The synchronized block ensures that in situations where multiple locks are needed, that this logic is somewhat transactional.  No thread has to worry about a edge case thread timing issue creating a deadlock during lock acquisition.  I don't think this change would impact the customer issue, but it seemed like a logical housekeeping task while in the code.

After making this change, I did another test run and the test completed without a hitch.  I varied up the conditions a bit and made the test progressively more aggressive, increasing the factors that might induce a deadlock.  And while performance was degraded (as expected) the deadlock issue never returned.

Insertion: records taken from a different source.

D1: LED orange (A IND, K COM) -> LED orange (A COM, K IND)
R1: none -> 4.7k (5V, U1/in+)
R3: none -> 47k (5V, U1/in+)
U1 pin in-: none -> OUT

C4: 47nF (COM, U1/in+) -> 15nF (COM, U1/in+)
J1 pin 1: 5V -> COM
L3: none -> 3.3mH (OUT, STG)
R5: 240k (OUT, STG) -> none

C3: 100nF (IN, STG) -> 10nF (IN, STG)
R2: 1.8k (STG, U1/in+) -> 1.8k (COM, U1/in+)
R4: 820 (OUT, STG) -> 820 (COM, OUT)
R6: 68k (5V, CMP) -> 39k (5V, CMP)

Concurrency Versus Liveness

All this effort to clean up locking issues begs the question about why we bother with locks in the first place.  To answer that question, consider what might happen when scanning out barn doors, for example.  If there is one line item on the pull sheet for, say, 50 barn doors, and two workstations are scanning out barn doors, and both workstations scan 25 barn doors at exactly the same time -- and with no server side locking for line item updates -- you might scan out 50 barn doors, but because the data updates happened at exactly the same time, one progress update would override the other, and only show a progress of 25/50 instead of 50/50.  This would be bad.

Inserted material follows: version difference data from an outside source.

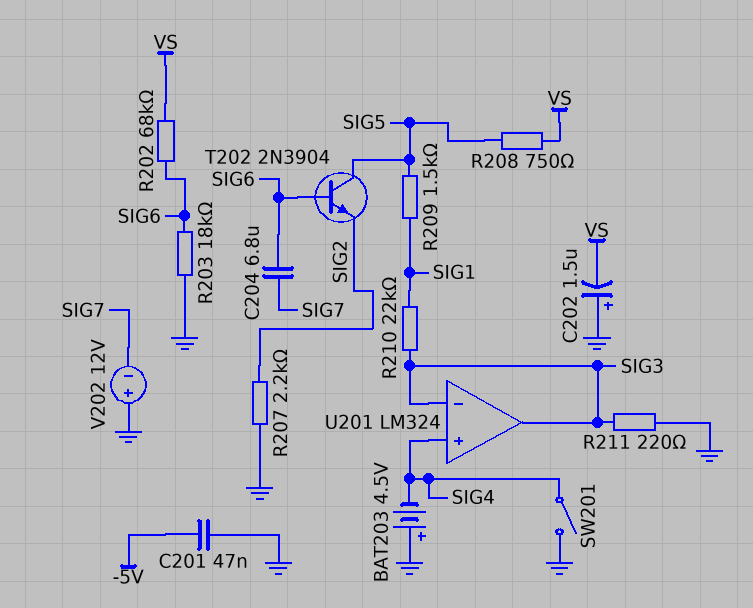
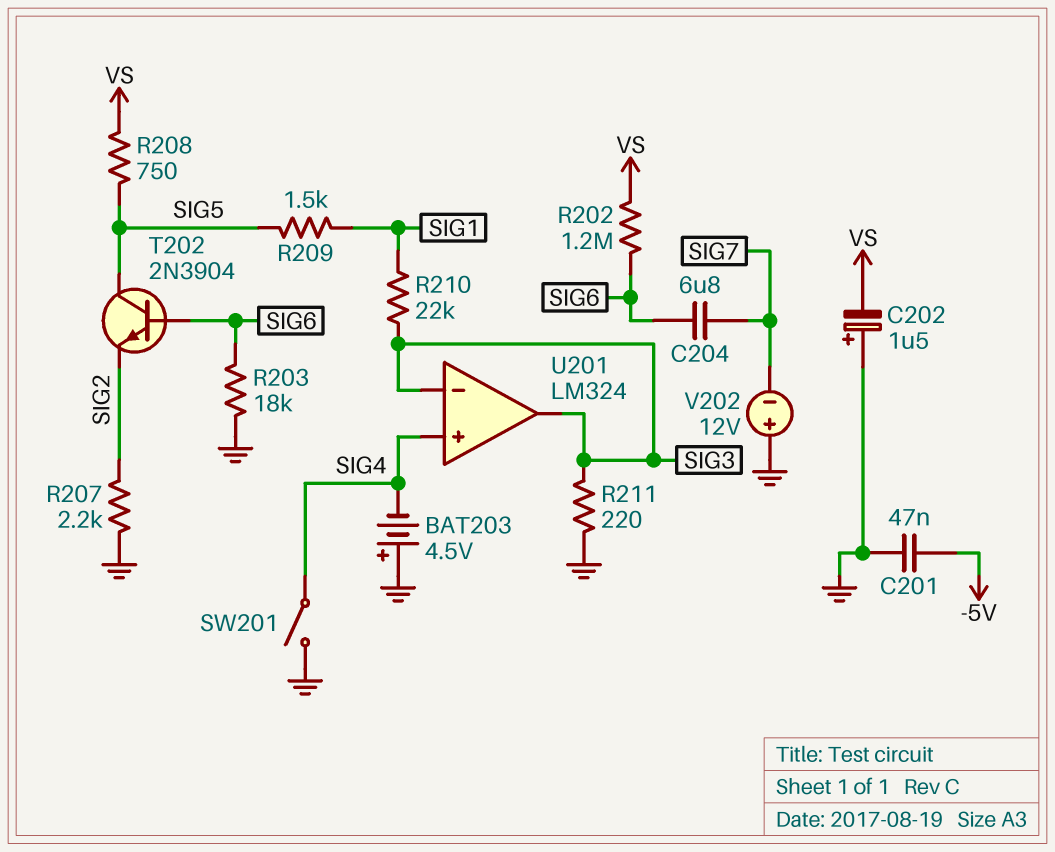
R202: 68k (SIG6, VS) -> 1.2M (SIG6, VS)

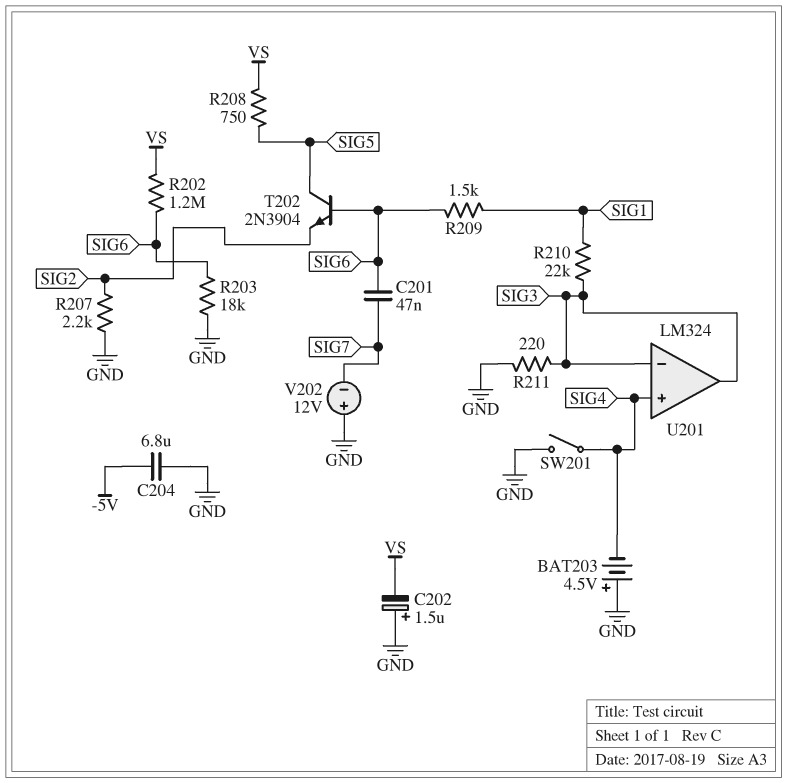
C201: 47nF (-5V, GND) -> 47nF (SIG6, SIG7)
C204: 6.8uF (SIG6, SIG7) -> 6.8uF (-5V, GND)
R209: 1.5k (SIG1, SIG5) -> 1.5k (SIG1, SIG6)

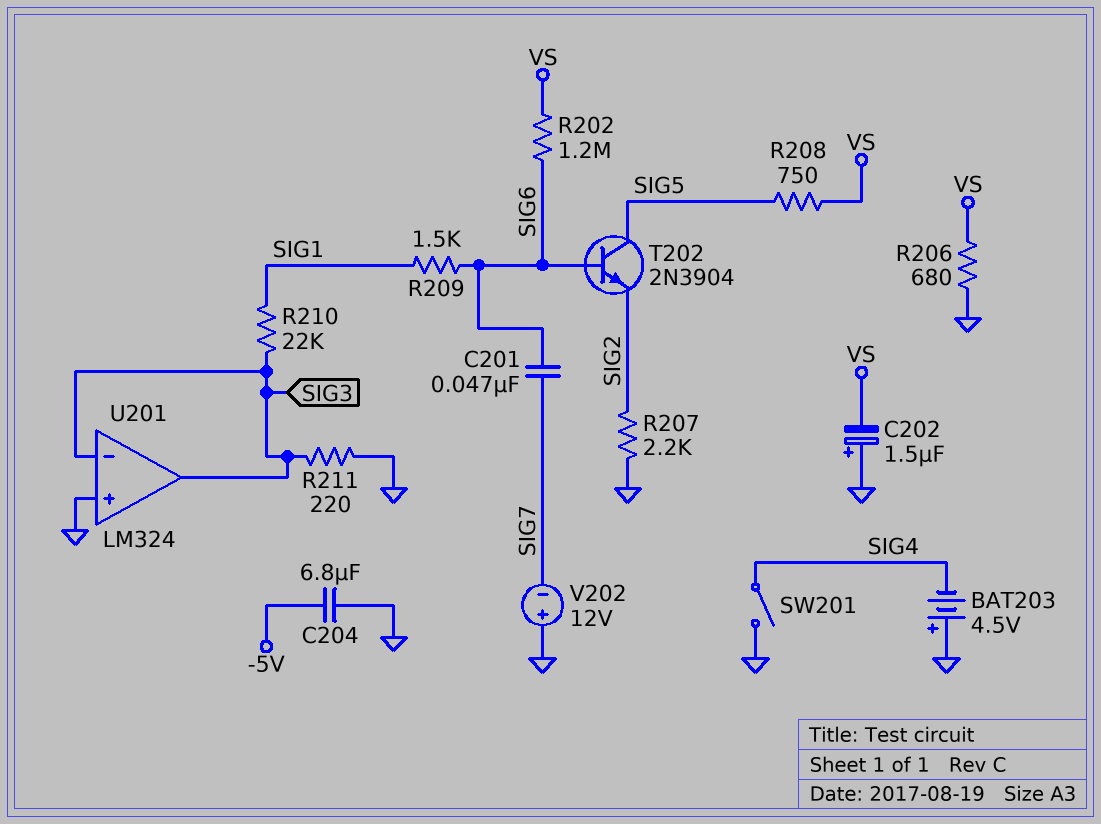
R203: 18k (GND, SIG6) -> none
R206: none -> 680 (GND, VS)
U201 pin in+: SIG4 -> GND

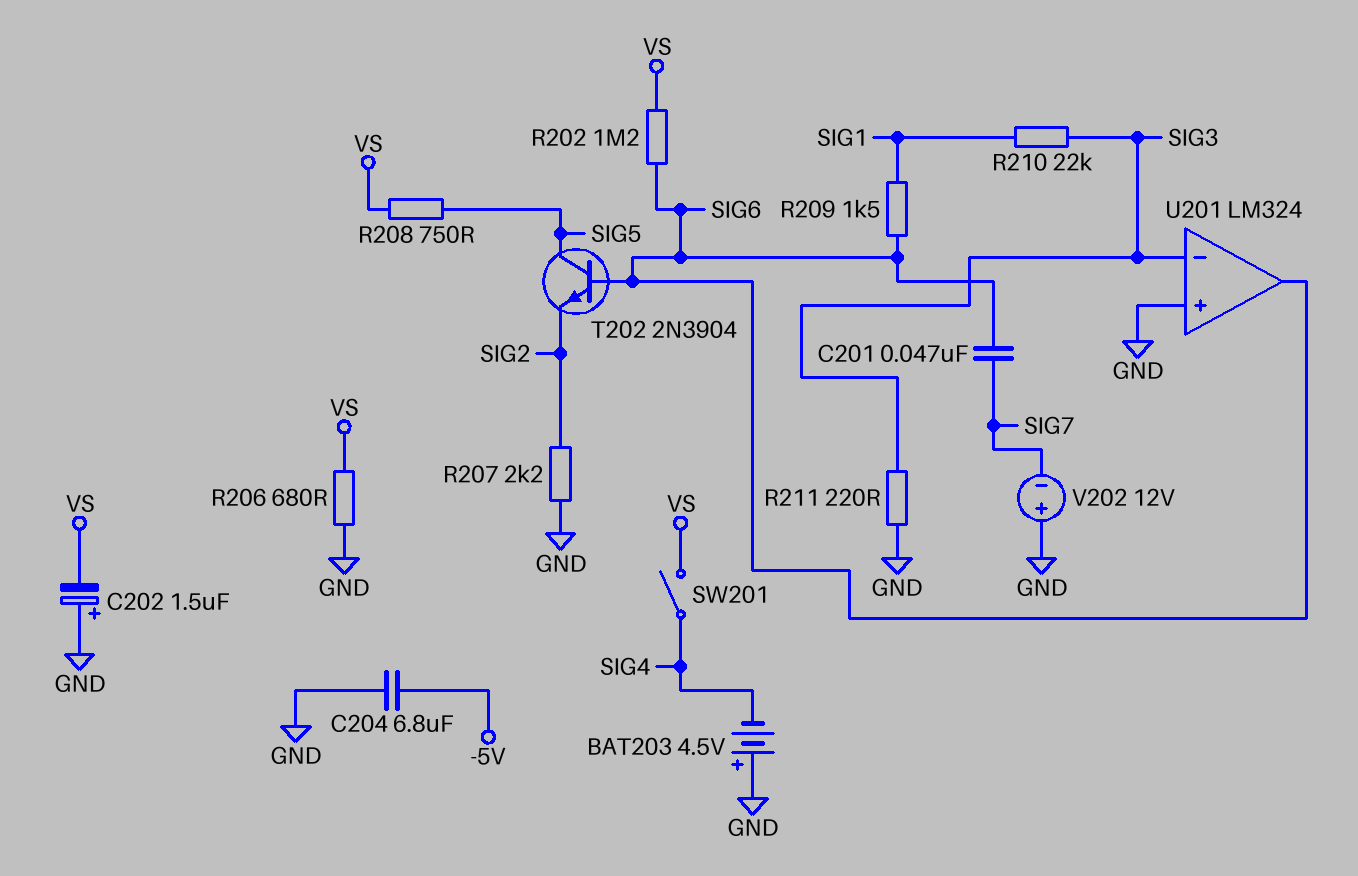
SW201: switch (GND, SIG4) -> switch (SIG4, VS)
U201 pin out: SIG3 -> SIG6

We call this a concurrency issue.  The simplest way to fix this issue in our system would have been to add the synchronized modifier to the processScan() method.  This would have made concurrency issues all but impossible, because only one thread would be permitted in that method at the same time.  Scan 2 would have to wait until Scan 1 completed before being processed.  And this would not only apply to scanning the same job with multiple workstations, but with all scanning, period.  Only one scan at a time would be permitted to go through.

As you may be able to intuit, this would make things very slow, and trade off a concurrency issue for a performance -- or liveness -- issue.  Writing multi-threaded software is all about balancing these two potential issues.  Living with concurrency glitches for the sake of speed is never acceptable, and living with slow performance for the sake of ultra-conservative concurrency restrictions usually isn't acceptable either.

The scan processing code in Flex has many different components, only a fraction of which pose concurrency risks.  Checking the availability of an orphan scan, for example, or checking for prompt conditions.  Blocking other threads while doing things that have no impact on the data is unnecessary and would have severe performance restrictions.  In fact, most of the effort we've applied into improving scan performance relates to locking only when necessary. 

And the only place in the scan process we have potential concurrency issues is when updating the line item data.  So, when the process enters that part of the code, we acquire the necessary locks and release them as soon as the data update is complete.  And we don't lock all threads across the board, only threads trying to update the same manifest or pull sheet.  Workstations attempting to work on different pull sheets should experience no major slow down due to lock-induced request serialization.  (In reality, this isn't 100% true because MySQL has it's own system of page and table locks, but Flex owned locks would not block each other.)

Next Steps

We feel reasonably confident that we've nailed the issue, but due to the uncertain nature of deadlocks, there's no way of knowing 100% until we've tested the fix in the real world.  We'll be building a release candidate soon and conducting a test in the St. Louis customer's warehouse and see if we "really" fixed it.


The St. Louis customer has tested the fix in their warehouse and reports all is well.